De uitdaging in de praktijk voor zowel HR- als lijnmanager is het gelijktijdig optimaliseren van zowel prestatie als welzijn. Welzijn is cruciaal voor goed presteren. HR kan veel doen aan de balans, aldus Jaap Paauwe, emeritus-hoogleraar HRM.

Mijn presentaties worden meestal opgeluisterd met slides, waarvan de eerste in de rechterbovenhoek een plaatje laat zien van een abstract mannetje of vrouwtje op een balanceerkoord. Deze androgyne uitbeelding op het slappe koord symboliseert de ‘balancing act’ in HRM, wat voor mij het vakgebied zo boeiend maakt.
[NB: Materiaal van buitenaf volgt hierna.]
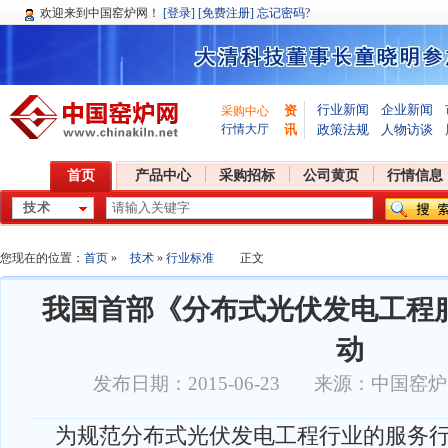
欢迎
来到中国窑炉网！
[登录]
[免费注册]
忘记密码?
行业新闻
企业新闻
资
采购中心
行情大厅
讯
政策法规
人物访谈
首页
产品中心
采购招标
公司黄页
行情信息
您现在的位置：
首页
»
技术
»
行业标准
正文
我国首部《分布式光伏发电工程
动
发布日期：2015-06-23 来源：中国窑
为规范分布式光伏发电工程行业的服务行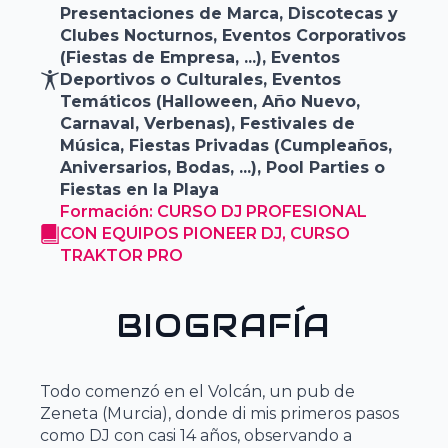
Presentaciones de Marca, Discotecas y
Clubes Nocturnos, Eventos Corporativos
(Fiestas de Empresa, ...), Eventos
Deportivos o Culturales, Eventos
Temáticos (Halloween, Año Nuevo,
Carnaval, Verbenas), Festivales de
Música, Fiestas Privadas (Cumpleaños,
Aniversarios, Bodas, ...), Pool Parties o
Fiestas en la Playa
Formación: CURSO DJ PROFESIONAL
CON EQUIPOS PIONEER DJ, CURSO
TRAKTOR PRO
BIOGRAFÍA
Todo comenzó en el Volcán, un pub de
Zeneta (Murcia), donde di mis primeros pasos
como DJ con casi 14 años, observando a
HRM-activiteiten moeten wel plaatsvinden in een setting en in een cultuur die zich kenmerkt door psychologische veiligheid

Dat balanceren verwijst naar het spanningsveld tussen prestatie, het presteren van werknemers en het welbevinden van diezelfde werknemers. De uitdaging in de praktijk voor zowel HR- als lijnmanager is het gelijktijdig optimaliseren van zowel prestatie als welzijn.
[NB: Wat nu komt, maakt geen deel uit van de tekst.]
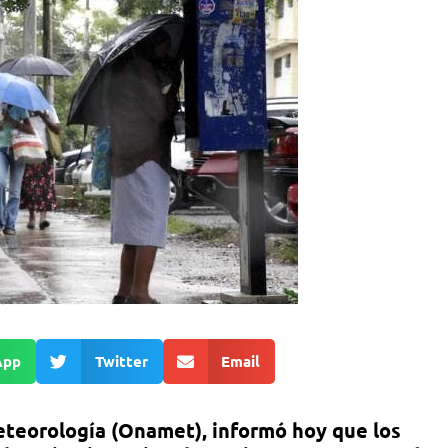
App
Twitter
Email
eteorología (Onamet), informó hoy que los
Welzijn niet alleen als doel op zich, maar ook als cruciale schakel in zogenaamde High Performance Work Systems (HPWS) tussen allerlei HRM-activiteiten en beoogde uitkomsten zoals lager personeelsverloop, hogere productiviteit en grotere betrokkenheid van werknemers.
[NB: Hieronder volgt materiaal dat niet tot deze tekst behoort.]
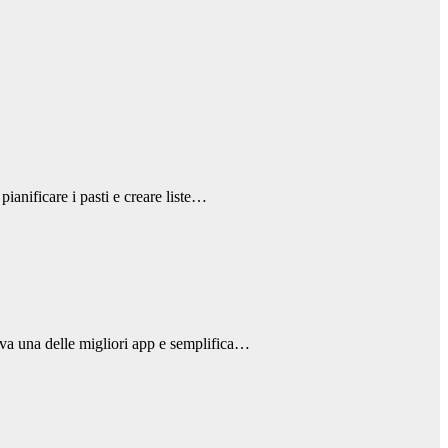
 pianificare i pasti e creare liste…
rova una delle migliori app e semplifica…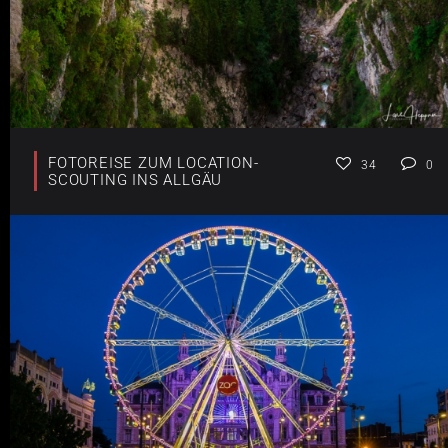
FOTOREISE ZUM LOCATION-
34
0
SCOUTING INS ALLGÄU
Dat laatste uit zich dan weer in bijvoorbeeld extra rolgedrag, waarbij de werknemer meer doet dan de functie strikt voorschrijft en dat meerdere is dan in het belang van het bedrijf. Denk aan doorwerken na 17.00 om de klus af te krijgen, het inwerken van een nieuwe collega et cetera.

Ruiltheorie

Ten grondslag aan het effect van aandacht besteden aan welzijn van medewerkers ligt de zogenaamde ruiltheorie: voor wat hoort wat. Het bedrijf behandelt mij goed en daar doe ik graag wat voor terug. Maar daar valt natuurlijk wel meer over te zeggen. Vanuit de theorie wordt welzijn (well-being) op het werk veelal omschreven als je comfortabel, gezond en gelukkig voelen op het werk.

Drie aspecten voeren daarbij de boventoon, namelijk een gevoel van geluk of tevredenheid, vertrouwen in elkaar en in de leiding en tot slot gezondheid. Een al oude maar nog steeds aantrekkelijke theorie is het zogenaamde vitaminemodel van Peter Warr (2002). Hij reikt een groot aantal ingrediënten aan die bevorderlijk zijn voor de motivatie en het welzijn. Denk daarbij aan variatie in het werk, invloed en controle op het eigen werk, gelegenheid voor sociaal contact, een ondersteunende leidinggevende et cetera.

Te veel vitamines

Maar net als bij vitamines, te veel ervan is niet goed, heeft geen effect meer of gaat zelfs tegenwerken. Denk bijvoorbeeld aan variatie in het werk, te veel verschillende taken leiden tot gebrek aan focus, verlies van aandacht. Een te ver doorgevoerde aandacht van een leidinggevende kan leiden tot micromanagement, oftewel een voortdurend over de schouder meekijken, wat al gauw als hinderlijk ervaren wordt.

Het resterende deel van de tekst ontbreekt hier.